Another thing I liked is the descriptions of the "creature" that the eye created. That was grotesque, but it fit the nature of the genre. Your descriptions weren't too little that it left me wondering what was going on. It was enough so that I was grossed out (in a good way) and wasn't left out. The way you presented it also gave a surreal quality to the piece, similar to how Sven was feeling - though without the pride, haha.
Thanks for the read!
| Jalux chapter 1 . 6/23/2015
I liked the opening, the line of more mole then man suggests an interesting past and a very unique character which we do get. I think it works well for drawing the reader in. I also think it's an interesting world you've crafted, there just seems to be a lot of mystery hidden in it and more stories that could be told. The ending was expected for me given I've read a couple of your works, it's not bad and it's certainly fits with his character. Still I almost want something less tragic sometimes...

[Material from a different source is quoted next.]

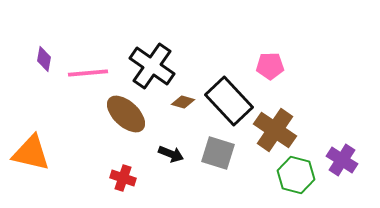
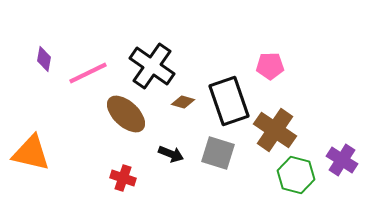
pink line: rotated 21 degrees counterclockwise
black rectangle: rotated 24 degrees clockwise
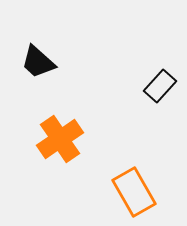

| Cheddar-Graham chapter 1 . 6/23/2015
Wow, that was a great read! To quote the Black Eyed Peas, it was Boom Boom Pow all the way, haha...
Okay, so I like your descriptions. They're very Gothic in spite of the futuristic setting. Particularly loved the bit with the thousand arms and the thousand voices. It made me think of a grand finale from an opera somehow.
I like the MC too. He's like the Phantom of the Opera mixed with Jack the Ripper, kind of. That description of him as a mole was somehow endearing, though his penchant for instant removal of body parts is of course creepy to the max. I think he fits perfectly into the crazy ruined world that you're got there.